Unlike the code of upholding male honour which binds kings and mafiosi, in which any slight or insult must be responded to with swift retribution, an online celebrity must not only tolerate the anger of the public, but it is indeed sustained by it (as the saying goes, ‘all publicity is good publicity’).
This is how Bera’s need to be at once a sovereign and a celebrity came to a fundamental contradiction. By bringing his actual inherited power as a quasi-prince into allegedly violent action he inadvertently damaged his digital power as a celebrity.
One cannot have it all, I guess.
Worse still for Bera, is that he keeps forgetting that TikTok is much more diverse than the conservatives he imagines them to be. Outdated macho language, in which honour and violence is the currency does not so easily transfer onto a stage in which the currency is instead ‘likes’ and ‘hearts’.
It was also obvious from the comments Bera has received on TikTok that his followers empathize with his alleged school-age victims. As violent as social media can get, in this case, it seems that users are denouncing digital violence that shifts to the real world, especially with such an asymmetry of power.
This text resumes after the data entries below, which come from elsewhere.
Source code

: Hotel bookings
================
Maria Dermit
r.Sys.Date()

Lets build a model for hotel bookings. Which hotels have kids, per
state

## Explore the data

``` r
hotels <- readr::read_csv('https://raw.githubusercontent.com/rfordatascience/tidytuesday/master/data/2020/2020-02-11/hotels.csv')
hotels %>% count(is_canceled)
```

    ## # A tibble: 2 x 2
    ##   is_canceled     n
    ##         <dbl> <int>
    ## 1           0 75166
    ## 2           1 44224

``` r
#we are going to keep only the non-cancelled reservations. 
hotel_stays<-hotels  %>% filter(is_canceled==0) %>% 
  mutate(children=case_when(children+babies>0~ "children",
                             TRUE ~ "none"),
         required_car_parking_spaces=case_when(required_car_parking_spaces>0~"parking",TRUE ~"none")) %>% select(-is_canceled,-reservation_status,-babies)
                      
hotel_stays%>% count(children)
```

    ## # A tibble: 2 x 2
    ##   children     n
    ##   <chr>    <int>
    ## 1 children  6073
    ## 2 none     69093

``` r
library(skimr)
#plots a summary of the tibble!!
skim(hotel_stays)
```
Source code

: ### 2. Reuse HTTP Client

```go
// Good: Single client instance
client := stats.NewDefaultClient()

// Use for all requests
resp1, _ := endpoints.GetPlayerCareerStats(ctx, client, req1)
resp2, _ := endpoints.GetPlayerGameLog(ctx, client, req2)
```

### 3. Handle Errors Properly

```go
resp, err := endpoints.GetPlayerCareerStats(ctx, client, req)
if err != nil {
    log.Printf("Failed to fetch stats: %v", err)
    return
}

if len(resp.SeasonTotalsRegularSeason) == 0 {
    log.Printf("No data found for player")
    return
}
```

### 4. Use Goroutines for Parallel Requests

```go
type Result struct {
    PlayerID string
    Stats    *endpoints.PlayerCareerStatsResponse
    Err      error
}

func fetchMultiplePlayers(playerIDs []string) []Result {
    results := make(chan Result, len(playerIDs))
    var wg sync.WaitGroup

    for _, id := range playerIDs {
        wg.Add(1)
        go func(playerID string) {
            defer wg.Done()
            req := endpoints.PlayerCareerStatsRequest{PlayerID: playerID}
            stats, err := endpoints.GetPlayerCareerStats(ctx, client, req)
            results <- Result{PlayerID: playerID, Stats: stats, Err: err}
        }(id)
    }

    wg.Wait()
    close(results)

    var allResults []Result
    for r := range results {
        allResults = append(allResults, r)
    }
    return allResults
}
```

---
This also made me wonder if perhaps young people are done with the type of fragile, toxic masculinity offered by Bera? Maybe there is a hope to redefine gender in more equal terms at least in the symbolic and digital realms?
After all, most male violence can only be enjoyed by the men of money and power, while for everyone else, it is just an oppressive system that could turn them into the next victim of men like Bera.
The opinions expressed in this article are the author’s alone, and do not necessarily reflect the views of OC Media’s editorial board.